#### Records provided

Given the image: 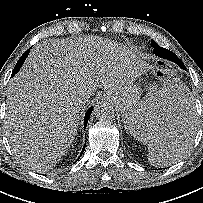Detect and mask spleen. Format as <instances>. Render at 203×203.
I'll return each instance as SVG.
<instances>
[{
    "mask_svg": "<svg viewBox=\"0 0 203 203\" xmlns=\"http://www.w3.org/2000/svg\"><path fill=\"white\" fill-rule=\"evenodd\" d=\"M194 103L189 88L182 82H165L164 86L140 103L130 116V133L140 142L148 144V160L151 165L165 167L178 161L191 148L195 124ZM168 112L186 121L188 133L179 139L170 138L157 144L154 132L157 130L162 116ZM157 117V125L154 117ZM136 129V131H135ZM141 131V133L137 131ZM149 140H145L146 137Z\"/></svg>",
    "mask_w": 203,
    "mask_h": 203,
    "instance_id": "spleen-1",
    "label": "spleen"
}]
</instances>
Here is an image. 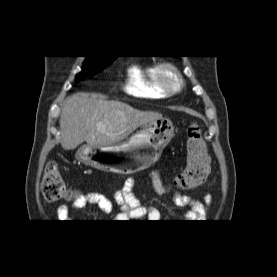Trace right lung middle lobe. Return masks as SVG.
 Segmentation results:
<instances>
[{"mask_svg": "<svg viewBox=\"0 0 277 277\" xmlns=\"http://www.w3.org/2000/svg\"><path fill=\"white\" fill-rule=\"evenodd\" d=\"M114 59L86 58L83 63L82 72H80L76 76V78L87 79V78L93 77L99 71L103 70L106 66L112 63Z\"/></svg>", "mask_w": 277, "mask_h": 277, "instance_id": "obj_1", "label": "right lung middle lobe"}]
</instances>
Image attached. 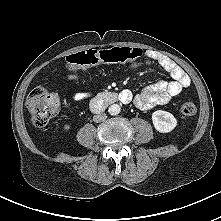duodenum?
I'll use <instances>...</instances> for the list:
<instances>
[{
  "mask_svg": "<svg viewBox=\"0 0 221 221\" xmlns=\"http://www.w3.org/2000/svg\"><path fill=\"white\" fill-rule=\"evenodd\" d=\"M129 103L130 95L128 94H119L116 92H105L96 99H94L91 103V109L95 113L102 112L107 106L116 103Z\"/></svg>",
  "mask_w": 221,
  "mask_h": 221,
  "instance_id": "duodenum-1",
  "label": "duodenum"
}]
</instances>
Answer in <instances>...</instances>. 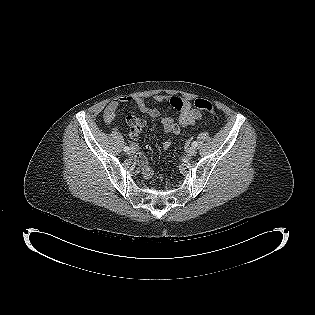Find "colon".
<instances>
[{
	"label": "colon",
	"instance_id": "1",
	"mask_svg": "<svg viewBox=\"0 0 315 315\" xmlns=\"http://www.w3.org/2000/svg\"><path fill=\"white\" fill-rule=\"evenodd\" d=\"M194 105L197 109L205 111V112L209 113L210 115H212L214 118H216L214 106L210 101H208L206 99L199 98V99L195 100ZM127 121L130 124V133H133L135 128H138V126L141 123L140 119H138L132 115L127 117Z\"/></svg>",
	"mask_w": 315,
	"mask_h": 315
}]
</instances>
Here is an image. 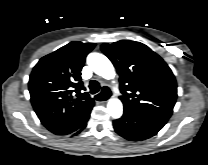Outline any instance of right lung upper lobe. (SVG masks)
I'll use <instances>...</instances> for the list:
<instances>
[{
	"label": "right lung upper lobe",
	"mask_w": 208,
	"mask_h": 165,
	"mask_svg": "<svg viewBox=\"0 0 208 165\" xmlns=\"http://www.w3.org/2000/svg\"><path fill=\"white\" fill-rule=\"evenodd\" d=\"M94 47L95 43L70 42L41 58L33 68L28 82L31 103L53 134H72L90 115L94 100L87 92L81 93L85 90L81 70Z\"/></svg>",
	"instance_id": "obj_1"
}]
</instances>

########

● **What the task asks**
Please count the lines of the records above that contain the string "label", and reply with the number alone.

● **Result of the task**
5